[DOCUMENT PASSAGE Boundary: Start]
Corporate officers and directors who form a fraudulent combination and agreement for the payment of an excessive price for work done for the corporation are liable for the excess of price paid. (Fox v. Hale & Norcross etc. Co., 108 Cal. 369. Note citation: Buck v. Ross, 57 Am. St. Rep. 65.)

An action at law on behalf of one or more of the creditors of a corporation cannot be sustained under the provision as to the liability of directors, but the only proper remedy is a bill in equity where all the creditors are parties, or are represented, and in which there can be an accounting after aseertainment of facts. (Winchester v. Mabury, 122 Cal. 522, 55 Pac. 393.)

Section 3 of article XII of the Constitution regulating the liability of directors of corporations and joint-stock associations for moneys embezzled or misappropriated by them during their several terms of office is self-executing, and the proper remedy for its enforcement is by bill in equity in which the rights of the creditors are superior to those of the stockholders, (Winchester v. Howard, 136 Cal. 432, 89 Am. St. Rep. 153, 64 Pac. 692, 69 Pac. 77.)
[DOCUMENT PASSAGE Boundary: End]
[RECORDED DATA Boundary: Start]
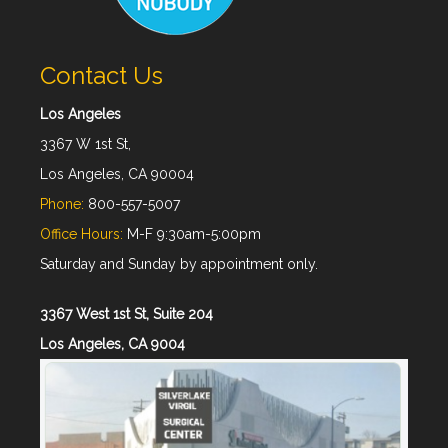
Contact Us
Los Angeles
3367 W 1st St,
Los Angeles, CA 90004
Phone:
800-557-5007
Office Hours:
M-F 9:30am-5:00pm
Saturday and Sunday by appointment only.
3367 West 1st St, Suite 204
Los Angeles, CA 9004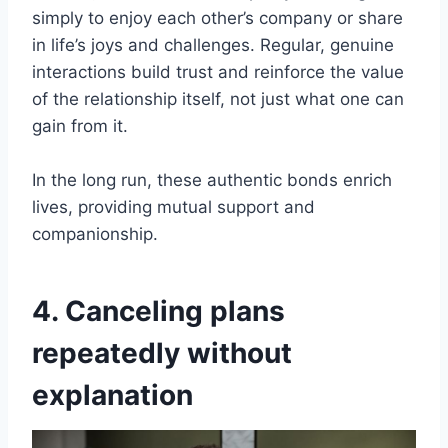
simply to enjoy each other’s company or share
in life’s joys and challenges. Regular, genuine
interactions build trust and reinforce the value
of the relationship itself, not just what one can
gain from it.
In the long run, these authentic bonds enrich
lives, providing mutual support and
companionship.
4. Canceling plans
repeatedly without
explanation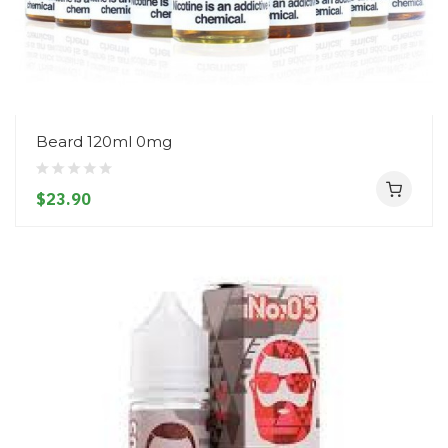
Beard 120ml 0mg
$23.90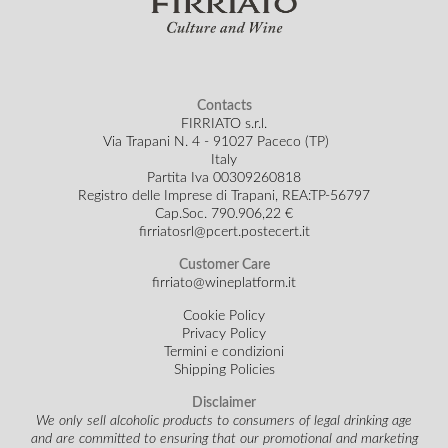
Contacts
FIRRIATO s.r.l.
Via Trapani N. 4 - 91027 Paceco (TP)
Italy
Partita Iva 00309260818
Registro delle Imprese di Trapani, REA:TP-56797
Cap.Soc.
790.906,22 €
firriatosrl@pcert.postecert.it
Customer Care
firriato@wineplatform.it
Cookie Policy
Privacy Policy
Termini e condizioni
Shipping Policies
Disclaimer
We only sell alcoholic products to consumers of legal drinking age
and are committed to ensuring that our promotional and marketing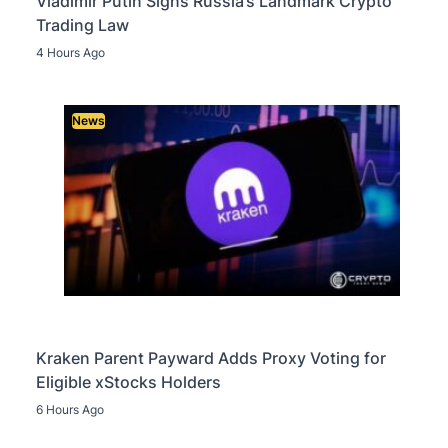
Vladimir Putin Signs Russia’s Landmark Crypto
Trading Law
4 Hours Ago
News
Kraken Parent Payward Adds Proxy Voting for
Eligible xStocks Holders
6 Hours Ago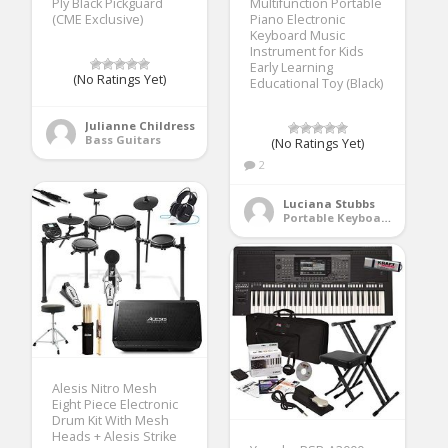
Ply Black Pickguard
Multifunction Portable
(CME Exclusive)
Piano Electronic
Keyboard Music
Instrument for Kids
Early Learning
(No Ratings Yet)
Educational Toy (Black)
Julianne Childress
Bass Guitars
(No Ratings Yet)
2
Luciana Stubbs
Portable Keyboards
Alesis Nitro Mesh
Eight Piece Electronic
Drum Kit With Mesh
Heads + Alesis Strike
[RECORDED DATA Boundary: End]
[RECORDED DATA Boundary: Start]
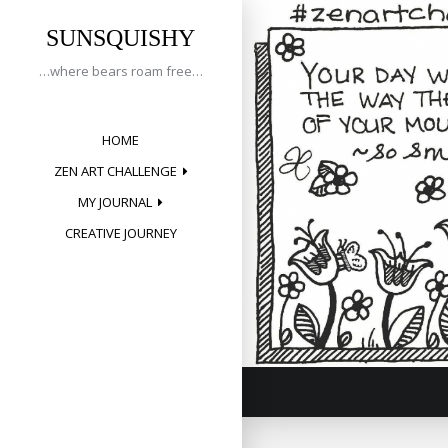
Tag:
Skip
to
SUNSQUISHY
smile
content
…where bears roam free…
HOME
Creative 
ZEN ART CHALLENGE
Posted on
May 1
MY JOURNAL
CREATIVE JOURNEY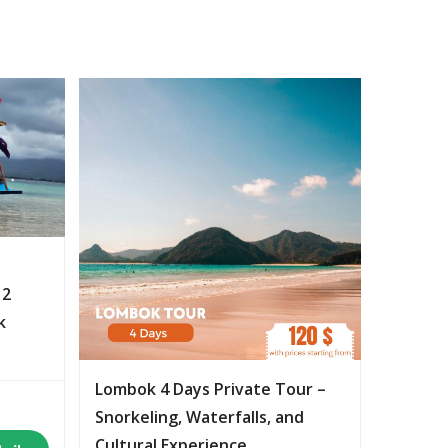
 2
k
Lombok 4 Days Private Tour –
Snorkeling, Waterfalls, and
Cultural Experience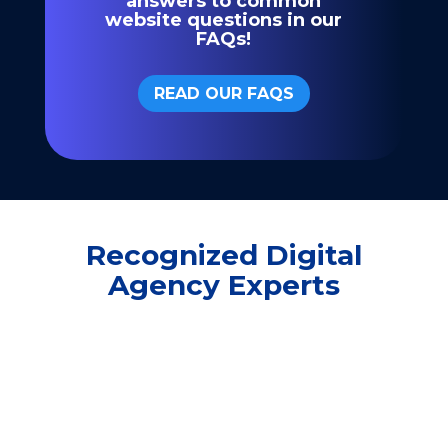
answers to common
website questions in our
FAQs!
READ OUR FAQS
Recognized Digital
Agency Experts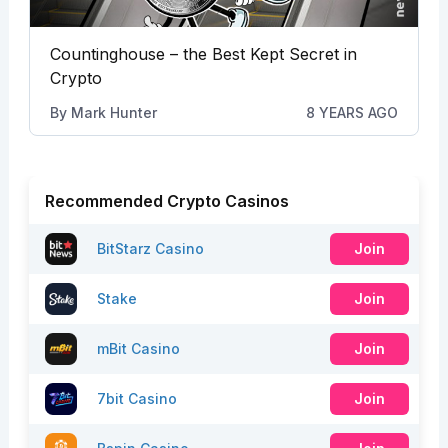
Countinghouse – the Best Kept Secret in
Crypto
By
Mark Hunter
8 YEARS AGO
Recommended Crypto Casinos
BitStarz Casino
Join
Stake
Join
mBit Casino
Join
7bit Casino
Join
[RECORDED DATA Boundary: End]
[RECORDED DATA Boundary: Start]
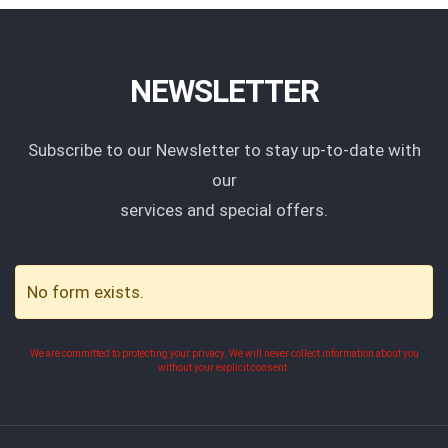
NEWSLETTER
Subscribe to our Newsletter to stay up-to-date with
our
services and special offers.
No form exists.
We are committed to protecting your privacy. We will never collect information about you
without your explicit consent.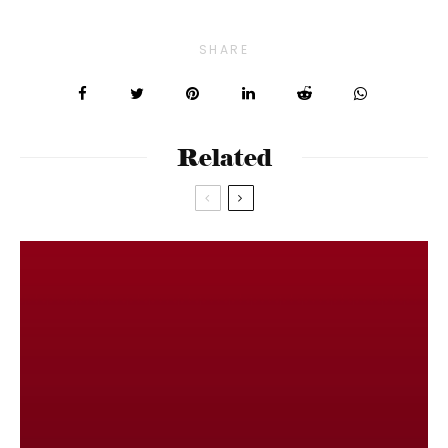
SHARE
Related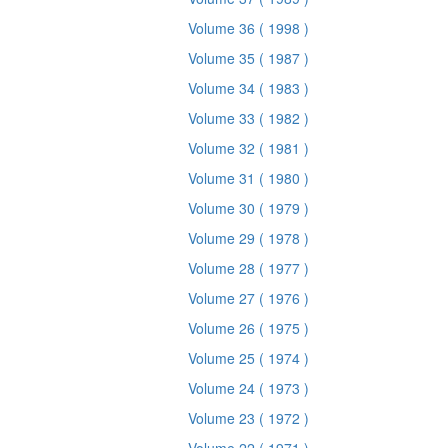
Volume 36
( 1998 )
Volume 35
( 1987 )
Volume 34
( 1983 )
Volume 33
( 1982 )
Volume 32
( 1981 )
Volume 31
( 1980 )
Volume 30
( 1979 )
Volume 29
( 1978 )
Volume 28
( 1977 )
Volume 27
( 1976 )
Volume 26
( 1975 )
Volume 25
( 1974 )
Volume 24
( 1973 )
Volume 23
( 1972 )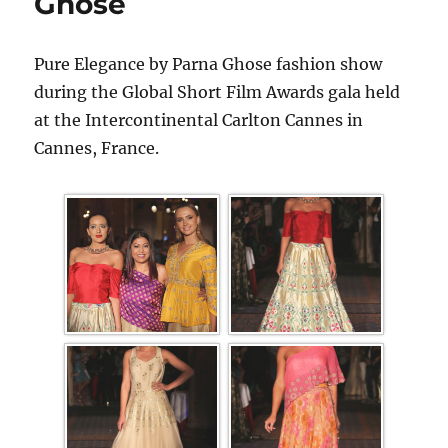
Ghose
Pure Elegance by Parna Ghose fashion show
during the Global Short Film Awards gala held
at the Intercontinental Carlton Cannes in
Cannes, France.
[RECORDED DATA Boundary: End]
REQUIRED TASKS:
1. Reproduce the passage on directors' liability from "Corporate officers and" up to and including "St. Rep. 65.)".
2. Summarize the passage on directors' liability in three sentences.

LIST OF SOLUTIONS:
1.
Corporate officers and directors who form a fraudulent combination and agreement for the payment of an excessive price for work done for the corporation are liable for the excess of price paid. (Fox v. Hale & Norcross etc. Co., 108 Cal. 369. Note citation: Buck v. Ross, 57 Am. St. Rep. 65.)

2. Corporate officers and directors who form a fraudulent combination and agreement to pay an excessive price for work done for the corporation are liable for the excess paid. An action at law by one or more creditors cannot be sustained under the provision on directors' liability. The only proper remedy is a bill in equity in which all the creditors are parties or are represented and an accounting can be had, and the same remedy enforces Section 3 of article XII of the Constitution, a self-executing provision on directors' liability for moneys embezzled or misappropriated during their terms of office, with creditors' rights superior to those of stockholders.